While it can be argued that China’s overseas energy policy is morally suspect, it is not illegal. Beijing may have spent billions on energy investments in countries in which the governments have been implicated in human rights abuses, but no solid evidence has emerged to suggest China is a co-conspirator.
"China has blocked the sorting out of serious rights abuses but this does not mean it perpetrates human rights abuses," said Sophie Richardson, deputy director for Asia at Human Rights Watch. "People think that China is using its power to shield regimes that are abusing people. But it’s far more complicated."
For legal action to be taken against Chinese oil companies, proof of involvement in wrongful activity would be required.
"The test is not just, ‘Is the company doing business in a bad place?’ but ‘Is the company contributing to the human rights violations?’" said Jennie Green, a lawyer at the Center for Constitutional Rights.
Indeed, China has grounds to claim that it is doing the people in these countries a favor.

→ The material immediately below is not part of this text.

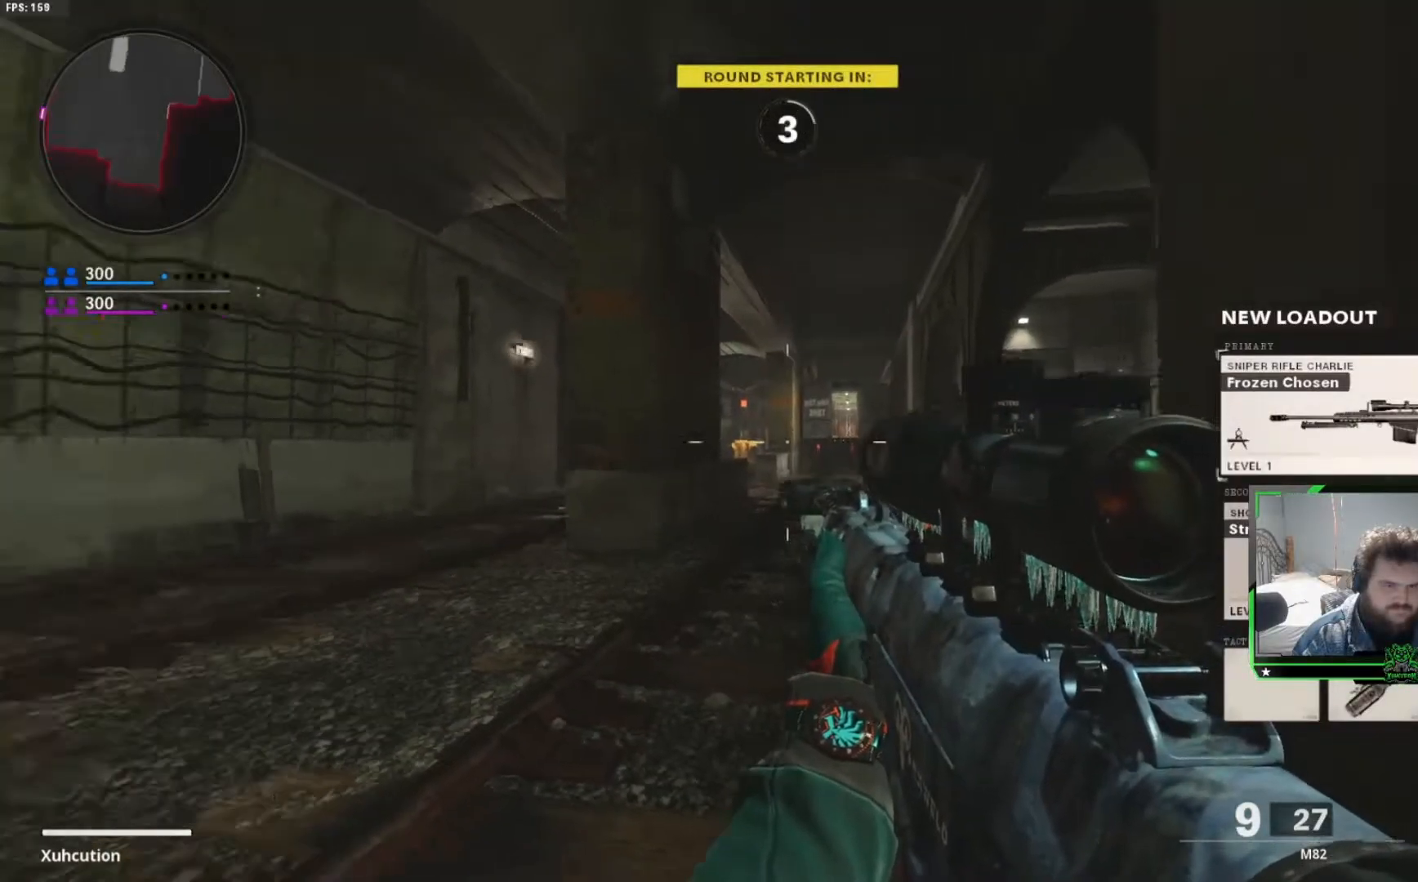
{"buttons": [], "left_stick": "up", "right_stick": "center", "events": [[50, "L3", "down"], [134, "right_stick", "center"], [151, "L3", "up"], [317, "L3", "down"], [401, "L3", "up"]]}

In exchange for access to these countries’ natural resources, Beijing not only offers to extract the materials in the first place but also spends big on domestic infrastructure. For example, Angola agreed to exchange future oil supplies for a US$2 billion package of roads, railways, bridges, hospitals and schools.
But it is hard to tell where the "non-interference in domestic affairs" pledge that comes with China’s energy deals begins and ends.
Sudan is one of a number of African countries to which China is believed to have sold arms. Given that the Arab-dominated Sudanese government secured peace with black African minorities in the south only to then plunge into the ongoing conflict with rebels in Darfur, it is quite likely that those arms have been used in abuses at some point.
Whether this can in turn be traced back to an oil company or its assets is another matter.
But as Katie Redford, director of the US Office of EarthRights International, noted: "If companies are operating in countries where abuses are happening, the risk is there."